Reconstitution of lethally irradiated mice with a mixture of T cell-depleted syngeneic plus T cell-depleted allogeneic bone marrow (B10 + B10.D2----B10) leads to the induction of mixed lymphopoietic chimerism, excellent survivals, specific in vivo transplantation tolerance to subsequent donor strain skin grafts, and specific in vitro unresponsiveness to allogeneic donor lymphoid elements as assessed by mixed lymphocyte reaction (MLR) proliferative and cell-mediated lympholysis (CML) cytotoxicity assays. When B10 recipient mice received mixed marrow inocula in which the syngeneic component had not been T cell depleted, whether or not the allogeneic donor marrow was treated, they repopulated exclusively with host-type cells, promptly rejected donor-type skin allografts, and were reactive in vitro to the allogeneic donor by CML and MLR assays.
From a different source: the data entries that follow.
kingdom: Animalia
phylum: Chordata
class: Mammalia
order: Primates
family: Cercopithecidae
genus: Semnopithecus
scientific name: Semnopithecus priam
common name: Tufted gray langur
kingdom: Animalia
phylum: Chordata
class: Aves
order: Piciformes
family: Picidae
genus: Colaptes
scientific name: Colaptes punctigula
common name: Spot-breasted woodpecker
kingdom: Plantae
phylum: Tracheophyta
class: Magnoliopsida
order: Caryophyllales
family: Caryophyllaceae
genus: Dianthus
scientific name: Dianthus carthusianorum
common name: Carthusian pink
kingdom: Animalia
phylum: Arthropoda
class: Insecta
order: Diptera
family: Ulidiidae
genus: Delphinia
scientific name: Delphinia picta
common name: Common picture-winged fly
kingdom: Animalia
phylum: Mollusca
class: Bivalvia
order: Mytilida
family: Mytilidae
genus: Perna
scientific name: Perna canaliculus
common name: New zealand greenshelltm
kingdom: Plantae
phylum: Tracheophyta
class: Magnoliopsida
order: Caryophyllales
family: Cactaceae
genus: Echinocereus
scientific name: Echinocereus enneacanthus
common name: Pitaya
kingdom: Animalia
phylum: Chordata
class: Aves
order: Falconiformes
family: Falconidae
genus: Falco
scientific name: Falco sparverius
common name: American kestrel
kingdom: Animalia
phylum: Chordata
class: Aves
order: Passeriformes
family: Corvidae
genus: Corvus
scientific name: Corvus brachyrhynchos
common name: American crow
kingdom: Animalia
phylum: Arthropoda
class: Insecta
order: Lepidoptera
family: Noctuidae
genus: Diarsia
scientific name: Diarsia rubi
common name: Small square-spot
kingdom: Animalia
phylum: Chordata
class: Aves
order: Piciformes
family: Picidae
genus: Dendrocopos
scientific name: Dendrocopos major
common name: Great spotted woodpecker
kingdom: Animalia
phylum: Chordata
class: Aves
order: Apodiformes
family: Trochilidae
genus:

In contrast, T cell depletion of the syngeneic component of the mixed marrow inocula resulted in specific acceptance of allogeneic donor strain skin grafts, whether or not the allogeneic bone marrow was T cell depleted. Such animals were specifically unreactive to allogeneic donor lymphoid elements in vitro by CML and MLR, but were reactive to third party. When both the syngeneic and allogeneic marrow were T cell depleted, variable percentages of host- and donor-type lymphoid elements were detected in the mixed reconstituted host. When only the syngeneic bone marrow was T cell depleted, animals repopulated exclusively with donor-type cells. Although these animals had detectable in vitro anti-host (B10) reactivity by CML and MLR and reconstituted as fully allogeneic chimeras, they exhibited excellent survival and had no in vivo evidence for graft-vs-host disease. In addition, experiments in which untreated donor spleen cells were added to the inocula in this last group suggest that the presence of T cell-depleted syngeneic bone marrow cells diminishes graft-vs-host disease and the mortality from it. This system may be helpful as a model for the study of alloresistance and for the identification of syngeneic cell phenotypes, which when present prevent engraftment of allogeneic marrow.
用T细胞去除的同基因加T细胞去除的异基因骨髓混合物(B10 + B10.D2----B10)重建受致死性照射的小鼠,可导致混合淋巴细胞嵌合体的诱导、良好的存活率、对随后供体品系皮肤移植的特异性体内移植耐受性,以及通过混合淋巴细胞反应(MLR)增殖和细胞介导的淋巴细胞溶解(CML)细胞毒性试验评估的对异基因供体淋巴样成分的特异性体外无反应性。当B10受体小鼠接受混合骨髓接种物,其中同基因成分未进行T细胞去除时,无论异基因供体骨髓是否经过处理,它们都完全由宿主型细胞重新填充,迅速排斥供体型皮肤同种异体移植物,并且通过CML和MLR试验在体外对异基因供体有反应。相反,混合骨髓接种物的同基因成分进行T细胞去除导致对异基因供体品系皮肤移植的特异性接受,无论异基因骨髓是否进行T细胞去除。此类动物在体外通过CML和MLR对异基因供体淋巴样成分无特异性反应,但对第三方有反应。当同基因和异基因骨髓都进行T细胞去除时,在混合重建的宿主体内检测到不同比例的宿主型和供体型淋巴样成分。当仅同基因骨髓进行T细胞去除时,动物完全由供体型细胞重新填充。尽管这些动物通过CML和MLR在体外具有可检测到的抗宿主(B10)反应性,并重建为完全异基因嵌合体,但它们表现出良好的存活率,且体内无移植物抗宿主病的证据。此外,在最后一组实验中,将未处理的供体脾细胞添加到接种物中的实验表明,T细胞去除的同基因骨髓细胞的存在可减少移植物抗宿主病及其死亡率。该系统可能有助于作为研究同种异体抗性和鉴定同基因细胞表型的模型,当同基因细胞表型存在时可阻止异基因骨髓的植入。